_EXERCISE AIM_: The line containing "gone | pillow" marks the end; copy exactly all lines from the start of the material up to and including it.
RECORDS SUPPLIED Block Start
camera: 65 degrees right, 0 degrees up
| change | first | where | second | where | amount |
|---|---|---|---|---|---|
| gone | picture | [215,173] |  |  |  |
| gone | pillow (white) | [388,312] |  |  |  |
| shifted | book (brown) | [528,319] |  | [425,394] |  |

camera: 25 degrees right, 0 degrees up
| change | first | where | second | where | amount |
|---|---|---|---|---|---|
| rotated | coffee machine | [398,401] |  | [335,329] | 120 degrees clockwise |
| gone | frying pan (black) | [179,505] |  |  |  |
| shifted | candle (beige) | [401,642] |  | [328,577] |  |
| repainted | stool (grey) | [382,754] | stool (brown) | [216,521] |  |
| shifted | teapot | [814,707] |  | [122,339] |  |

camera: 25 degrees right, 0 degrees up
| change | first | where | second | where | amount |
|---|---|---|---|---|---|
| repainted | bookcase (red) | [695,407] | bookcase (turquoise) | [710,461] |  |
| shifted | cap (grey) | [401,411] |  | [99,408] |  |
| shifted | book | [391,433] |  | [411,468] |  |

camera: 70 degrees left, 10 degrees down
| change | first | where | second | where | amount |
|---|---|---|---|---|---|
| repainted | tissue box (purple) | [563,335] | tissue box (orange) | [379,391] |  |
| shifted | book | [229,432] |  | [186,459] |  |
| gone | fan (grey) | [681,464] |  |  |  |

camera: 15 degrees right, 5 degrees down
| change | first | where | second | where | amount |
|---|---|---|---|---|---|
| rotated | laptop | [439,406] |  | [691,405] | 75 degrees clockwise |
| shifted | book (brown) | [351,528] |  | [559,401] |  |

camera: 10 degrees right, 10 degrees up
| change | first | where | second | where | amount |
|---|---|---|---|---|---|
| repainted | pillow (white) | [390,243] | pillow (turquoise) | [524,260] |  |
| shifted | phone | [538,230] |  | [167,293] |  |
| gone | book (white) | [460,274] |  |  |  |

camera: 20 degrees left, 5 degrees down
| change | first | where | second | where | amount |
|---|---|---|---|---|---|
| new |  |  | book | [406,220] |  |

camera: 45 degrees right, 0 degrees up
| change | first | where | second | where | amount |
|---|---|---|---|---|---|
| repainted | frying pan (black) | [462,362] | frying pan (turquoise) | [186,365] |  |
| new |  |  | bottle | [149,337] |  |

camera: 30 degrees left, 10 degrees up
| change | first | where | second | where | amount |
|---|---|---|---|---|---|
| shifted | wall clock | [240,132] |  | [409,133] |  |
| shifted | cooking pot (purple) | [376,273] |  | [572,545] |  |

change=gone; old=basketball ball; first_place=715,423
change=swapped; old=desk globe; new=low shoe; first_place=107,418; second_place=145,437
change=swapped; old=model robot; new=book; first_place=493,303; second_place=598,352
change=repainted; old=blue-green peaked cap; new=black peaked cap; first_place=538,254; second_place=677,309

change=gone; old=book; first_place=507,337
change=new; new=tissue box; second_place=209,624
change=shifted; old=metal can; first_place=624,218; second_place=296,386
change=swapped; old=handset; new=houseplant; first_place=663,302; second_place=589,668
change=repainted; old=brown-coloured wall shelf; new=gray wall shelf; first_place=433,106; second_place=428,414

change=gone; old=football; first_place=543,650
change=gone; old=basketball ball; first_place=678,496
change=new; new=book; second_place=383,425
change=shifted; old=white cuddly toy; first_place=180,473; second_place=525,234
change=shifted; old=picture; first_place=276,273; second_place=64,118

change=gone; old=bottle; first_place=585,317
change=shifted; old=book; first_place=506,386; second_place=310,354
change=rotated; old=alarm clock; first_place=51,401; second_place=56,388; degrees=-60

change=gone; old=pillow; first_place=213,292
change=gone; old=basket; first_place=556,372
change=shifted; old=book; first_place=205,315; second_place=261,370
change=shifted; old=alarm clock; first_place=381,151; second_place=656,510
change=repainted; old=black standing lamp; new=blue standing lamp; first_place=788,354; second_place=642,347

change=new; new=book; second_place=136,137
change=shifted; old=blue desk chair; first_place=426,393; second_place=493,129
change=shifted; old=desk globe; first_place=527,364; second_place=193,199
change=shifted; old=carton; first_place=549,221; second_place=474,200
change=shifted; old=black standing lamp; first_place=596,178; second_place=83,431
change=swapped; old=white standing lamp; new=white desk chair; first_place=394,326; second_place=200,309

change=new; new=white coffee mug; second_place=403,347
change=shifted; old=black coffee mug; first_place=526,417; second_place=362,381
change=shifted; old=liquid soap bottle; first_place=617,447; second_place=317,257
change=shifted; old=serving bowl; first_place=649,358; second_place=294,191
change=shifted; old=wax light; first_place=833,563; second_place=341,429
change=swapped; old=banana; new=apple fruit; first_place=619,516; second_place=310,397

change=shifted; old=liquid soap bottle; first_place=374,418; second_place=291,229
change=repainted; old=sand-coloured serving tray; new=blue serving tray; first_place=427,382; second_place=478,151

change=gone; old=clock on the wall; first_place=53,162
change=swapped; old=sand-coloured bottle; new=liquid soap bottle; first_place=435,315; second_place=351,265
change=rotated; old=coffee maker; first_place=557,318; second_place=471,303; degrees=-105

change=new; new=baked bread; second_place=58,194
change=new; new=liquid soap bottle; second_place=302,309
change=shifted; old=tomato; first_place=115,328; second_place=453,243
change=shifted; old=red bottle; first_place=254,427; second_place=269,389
RECORDS SUPPLIED Block End
_ANSWER FOR THIS EXERCISE_:
camera: 65 degrees right, 0 degrees up
| change | first | where | second | where | amount |
|---|---|---|---|---|---|
| gone | picture | [215,173] |  |  |  |
| gone | pillow (white) | [388,312] |  |  |  |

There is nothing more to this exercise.